Sara segera mengambil telepon di kamarnya dan menekan nomer-nomer itu, terlalu tergesa untuk mengeceknya dua kali. Nada sambung itu akhirnya terangkat. Dengan bibirnya yang bergetar ia mengucapkan salamnya, "Halo."

"Halo, Sara," suara di ujung sana membalas dengan segera.

 

---------------------------------------------------------------------------------------------------------------------------------------

Chapter 2

 

“Ro-Rome?...” ucapnya ragu. Bibirnya masih gemetar, entah mengapa.

“Ya? Maaf, ini dengan siapa?” jawab Rome.

“Rome, ini aku Sara, istri Dean. Kau masih mengingatku?” tanyanya kepada Rome. Rome merupakan sahabat dari mendiang Dean sejak kecil, ia juga merupakan teman kerja Sam, adik Dean, sehingga Sara menganggap, mungkin Rome tahu sesuatu mengenai hal yang yang tidak diketahui Sara. Baik tentang Dean ataupun keberadaan Sam.

“Oh, ya… Tentu saja, istri dari sahabat kecilku,” ucapnya. “Bagaimana kabarmu dan juga bayimu itu? Dia menjadi bayi yang cantik bukan?” lanjut Rome menanyakan kabar Sara.

Deg.

Mendengar dan mengingat tentang bayinya, Sara menjadi tak berdaya lagi. Tubuhnya kini menjadi lemas.

“Sara? Kau baik – baik saja disana?” tanya Rome memastikan.

“Mandy…Mandy hilang, Rome,” jawab Sara lemas.

“Hilang bagaimana?” nada suara Rome kini berubah. Ia menjadi panik mendengar kabar buruk itu.

“Aku tidak bisa menjelaskannya sekarang, badanku lemas da membutuhkan istirahat. Kututup dulu ya? Senang bisa berbincang denganmu lagi, Rome,” ucap Sara, suaranya masih lemas, tidak ada perubahan.

“Oke, istirahatlah kalau begitu. Bagaimana kalau besok kita bertemu saja? Di kafe dekat tempatku kantorku jam 1 siang. Kantorku masih sama, masih satu kantor dengan Sam,” ucap Rome.

‘Ah…Sam!’ batin Sara. “Baiklah, kalau begitu besok siang di kafe dekat kantormu, sampai jumpa Rome,” ucap Sara, lalu menutup teleponnya dan menempatkannya kembali di tampatnya.

“Hah…” Sara menghela nafas panjang, dan menempatkan dirinya untuk berbaring di kasurnya. “Sam…Ke mana dia sekarang ya?” tanyanya seperti berbicara seorang diri.

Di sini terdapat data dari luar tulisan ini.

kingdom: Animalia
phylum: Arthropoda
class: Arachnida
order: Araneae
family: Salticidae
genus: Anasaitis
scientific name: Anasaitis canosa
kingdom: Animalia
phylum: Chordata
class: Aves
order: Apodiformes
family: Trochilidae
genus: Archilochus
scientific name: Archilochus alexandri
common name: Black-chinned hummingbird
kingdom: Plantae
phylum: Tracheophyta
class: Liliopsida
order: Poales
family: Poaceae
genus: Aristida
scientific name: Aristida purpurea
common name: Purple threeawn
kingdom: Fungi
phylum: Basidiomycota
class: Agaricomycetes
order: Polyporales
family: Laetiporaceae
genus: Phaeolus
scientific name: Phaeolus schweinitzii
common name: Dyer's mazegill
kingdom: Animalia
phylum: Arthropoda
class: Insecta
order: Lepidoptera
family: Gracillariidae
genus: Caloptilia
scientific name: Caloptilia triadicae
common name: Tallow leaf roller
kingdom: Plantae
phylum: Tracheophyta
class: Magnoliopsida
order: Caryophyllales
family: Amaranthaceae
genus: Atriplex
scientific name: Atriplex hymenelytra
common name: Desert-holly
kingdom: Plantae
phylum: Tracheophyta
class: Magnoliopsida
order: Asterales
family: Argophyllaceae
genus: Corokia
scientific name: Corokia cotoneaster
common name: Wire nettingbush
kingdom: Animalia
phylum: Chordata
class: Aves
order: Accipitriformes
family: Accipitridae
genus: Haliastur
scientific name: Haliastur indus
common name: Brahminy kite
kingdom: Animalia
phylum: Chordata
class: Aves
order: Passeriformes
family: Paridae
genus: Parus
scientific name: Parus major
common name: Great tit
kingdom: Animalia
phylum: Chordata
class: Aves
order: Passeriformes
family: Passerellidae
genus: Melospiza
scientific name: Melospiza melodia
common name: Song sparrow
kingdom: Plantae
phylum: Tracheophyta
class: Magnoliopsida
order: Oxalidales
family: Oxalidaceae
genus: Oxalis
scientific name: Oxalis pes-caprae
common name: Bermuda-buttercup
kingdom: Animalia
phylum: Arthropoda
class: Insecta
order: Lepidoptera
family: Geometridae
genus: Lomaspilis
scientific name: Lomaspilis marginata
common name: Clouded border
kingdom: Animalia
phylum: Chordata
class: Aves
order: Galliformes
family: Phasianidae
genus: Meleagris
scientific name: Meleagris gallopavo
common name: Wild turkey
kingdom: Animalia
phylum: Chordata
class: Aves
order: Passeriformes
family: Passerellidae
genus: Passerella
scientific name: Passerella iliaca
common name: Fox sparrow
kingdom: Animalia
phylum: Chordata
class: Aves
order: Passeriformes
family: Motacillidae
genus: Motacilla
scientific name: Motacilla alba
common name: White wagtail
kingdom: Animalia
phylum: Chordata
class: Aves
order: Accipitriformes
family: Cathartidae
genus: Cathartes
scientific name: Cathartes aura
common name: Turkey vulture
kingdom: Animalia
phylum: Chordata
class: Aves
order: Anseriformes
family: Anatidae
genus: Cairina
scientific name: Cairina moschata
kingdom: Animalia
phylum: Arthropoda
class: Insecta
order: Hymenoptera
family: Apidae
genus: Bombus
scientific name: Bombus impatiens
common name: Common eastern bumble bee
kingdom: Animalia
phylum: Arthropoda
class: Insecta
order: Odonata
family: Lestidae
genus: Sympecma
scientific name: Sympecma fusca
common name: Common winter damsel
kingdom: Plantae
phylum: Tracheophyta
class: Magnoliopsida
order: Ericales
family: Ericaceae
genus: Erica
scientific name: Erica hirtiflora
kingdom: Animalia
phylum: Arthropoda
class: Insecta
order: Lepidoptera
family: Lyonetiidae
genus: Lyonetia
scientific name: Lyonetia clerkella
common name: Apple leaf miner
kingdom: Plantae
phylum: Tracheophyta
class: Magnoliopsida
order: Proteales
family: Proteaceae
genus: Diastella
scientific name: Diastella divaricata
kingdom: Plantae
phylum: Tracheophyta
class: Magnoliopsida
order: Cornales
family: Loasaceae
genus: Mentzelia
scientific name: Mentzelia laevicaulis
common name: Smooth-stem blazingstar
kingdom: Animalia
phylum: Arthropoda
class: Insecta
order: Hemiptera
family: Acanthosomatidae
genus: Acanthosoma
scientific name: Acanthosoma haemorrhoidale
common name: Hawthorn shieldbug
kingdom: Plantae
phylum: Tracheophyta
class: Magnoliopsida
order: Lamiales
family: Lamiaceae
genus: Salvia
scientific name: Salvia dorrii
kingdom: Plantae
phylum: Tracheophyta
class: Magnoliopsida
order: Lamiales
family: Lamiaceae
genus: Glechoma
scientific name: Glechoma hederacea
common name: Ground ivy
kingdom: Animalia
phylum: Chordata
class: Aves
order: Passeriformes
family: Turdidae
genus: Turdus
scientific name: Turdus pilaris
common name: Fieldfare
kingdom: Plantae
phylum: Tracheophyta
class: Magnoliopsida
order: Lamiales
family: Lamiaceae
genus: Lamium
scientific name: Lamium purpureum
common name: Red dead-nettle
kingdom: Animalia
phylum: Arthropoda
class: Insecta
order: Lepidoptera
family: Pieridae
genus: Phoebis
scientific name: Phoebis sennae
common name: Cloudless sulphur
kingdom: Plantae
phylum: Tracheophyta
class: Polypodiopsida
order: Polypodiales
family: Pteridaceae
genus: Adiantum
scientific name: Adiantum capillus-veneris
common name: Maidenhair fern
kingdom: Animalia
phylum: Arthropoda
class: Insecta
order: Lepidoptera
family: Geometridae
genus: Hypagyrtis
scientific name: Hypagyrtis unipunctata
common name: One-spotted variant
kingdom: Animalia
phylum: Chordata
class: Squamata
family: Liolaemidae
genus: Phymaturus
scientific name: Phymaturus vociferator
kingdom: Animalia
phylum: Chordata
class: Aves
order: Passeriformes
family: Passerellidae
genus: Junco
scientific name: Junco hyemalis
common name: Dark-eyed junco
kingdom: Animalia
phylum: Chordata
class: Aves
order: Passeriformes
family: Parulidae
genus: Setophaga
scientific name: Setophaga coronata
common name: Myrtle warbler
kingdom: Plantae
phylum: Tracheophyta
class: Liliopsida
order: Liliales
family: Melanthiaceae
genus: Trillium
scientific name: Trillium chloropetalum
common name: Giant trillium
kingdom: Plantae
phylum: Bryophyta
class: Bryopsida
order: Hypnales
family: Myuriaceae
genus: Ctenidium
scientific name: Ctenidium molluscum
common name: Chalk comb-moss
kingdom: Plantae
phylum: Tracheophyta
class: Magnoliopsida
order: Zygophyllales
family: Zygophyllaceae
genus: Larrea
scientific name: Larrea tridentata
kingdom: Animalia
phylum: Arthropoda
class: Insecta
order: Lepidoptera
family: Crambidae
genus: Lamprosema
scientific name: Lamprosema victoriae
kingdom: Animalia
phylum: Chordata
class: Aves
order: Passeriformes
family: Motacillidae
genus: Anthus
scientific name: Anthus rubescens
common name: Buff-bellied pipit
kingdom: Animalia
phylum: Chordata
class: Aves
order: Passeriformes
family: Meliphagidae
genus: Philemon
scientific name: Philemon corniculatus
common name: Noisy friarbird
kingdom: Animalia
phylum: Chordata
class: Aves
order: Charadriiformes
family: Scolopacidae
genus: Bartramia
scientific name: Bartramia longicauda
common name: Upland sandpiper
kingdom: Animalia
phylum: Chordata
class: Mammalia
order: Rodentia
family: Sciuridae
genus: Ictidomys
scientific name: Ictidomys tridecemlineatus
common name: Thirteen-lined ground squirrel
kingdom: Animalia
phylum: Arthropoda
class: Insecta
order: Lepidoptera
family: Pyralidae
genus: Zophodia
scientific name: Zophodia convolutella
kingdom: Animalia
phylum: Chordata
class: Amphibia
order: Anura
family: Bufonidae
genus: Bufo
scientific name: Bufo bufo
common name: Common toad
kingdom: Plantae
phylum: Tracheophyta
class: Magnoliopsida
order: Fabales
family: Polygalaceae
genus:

Pikirannya campur aduk.

Lalu Sara memejamkan matanya. Dalam benaknya, ia masih teringat bagaimana Mandy dirampas dari penjahat berpakaian serba hitam itu. Tidak, tidak serba hitam. Ia memang menggunakan kaca mata hitam, namun tidak denga framenya. Framenya berwarna biru tua.

Mata Sara langsung terbuka lagi. Ia baru manyadari hal itu, mungkin itu merupakan salah satu jalannya untuk mendapatkan putrinya kembali.

“Ah…Tidak, tidak,” gumamnya. Lalu memutar badannya ke kiri dan menempatkan tangannya kanannya di bawah pipi. “Kalau hanya kaca mata…pasti banyak sekali orang yang memilikinya. Ingat – ingat lagi, Sara…” gumamnya lagi lalu memejamkan matanya. Berpikir keras.

‘Jam! Apakah pria itu menggunakan jam? Sepertinya iya…Namun warna apa? Hitam juga? Atau biru tua? Tidak, tidak…’ batinnya. ‘AH! Coklat tua! Atau itu merah bata ya…’ batin Sara lagi.

Sara kembali membuka matanya, dan langsung menmpatkan dirinya untuk duduk dan bersandar. “Coklat tua atau merah bata…Sulit untuk membedakannya,” ucapnya seorang diri, lalu menggigit bibir bawahnya karena kebingungan.

Ia langsung meraih buku kecilnya serta pulpen merahnya dan menuliskan sesuatu di bukunya.

Kamis, 5 Februari 2015

Akhirnya kini aku sudah menerima beberapa petunjuk mengenai penculikan putri kecilku. Namun, itu masih terlalu sulit untukku, aku membutuhkan lebih bayak petunjuk lagi. Kaca mata hitam dengan frame biru tua. Jam tangan coklat tua/merah bata. Ah…Ini masih belum mengarah ke siapapun atau apapun.

Sewaktu aku melaporkan kepada polisi, bahkan polisi pun tidak bisa melacaknya, karena memang sang penculik tidak meninggalkan jejak apapun. Bahkan aku tidak dapat berfikir jernih waktu itu.

I miss you my lovely, Mandy…

 

Sara menghela nafasnya lagi. Lalu menutup bukunya dan membaliknya. Ia melihat sampul belakang buku tersebut. Terdapat fotonya dengan Dean, ketika berlibur ke Singapore tahun lalu.

“Aku merindukanmu, Dean…” ucap Sara sambil mengelus foto itu. Suaranya bergetar. Lalu ia menggigit bibir bawahnya lagi. Menahan agar air matanya tidak jatuh kembali.

Lalu Sara menempatkan buku itu kembali ke mejanya dan kembali berbaring di kasurnya untuk beristirahat.

“Semoga besok aku bisa mendapatkan informasi dari Rome…” ucapnya lalu memejamkan matanya.

 

Keesokan harinya…

 

Sara bersiap – siap untuk bertemu dengan Rome di kafe, tak lupa ia membawa note kecilnya untuk berjaga – jaga kalau ia teringat dengan suatu hal yang bersangkutan dengan Mandy. Sara meraih ponselnya, dan sibuk menekan tombol demi tombol sembari melihat buku telepon milik Dean.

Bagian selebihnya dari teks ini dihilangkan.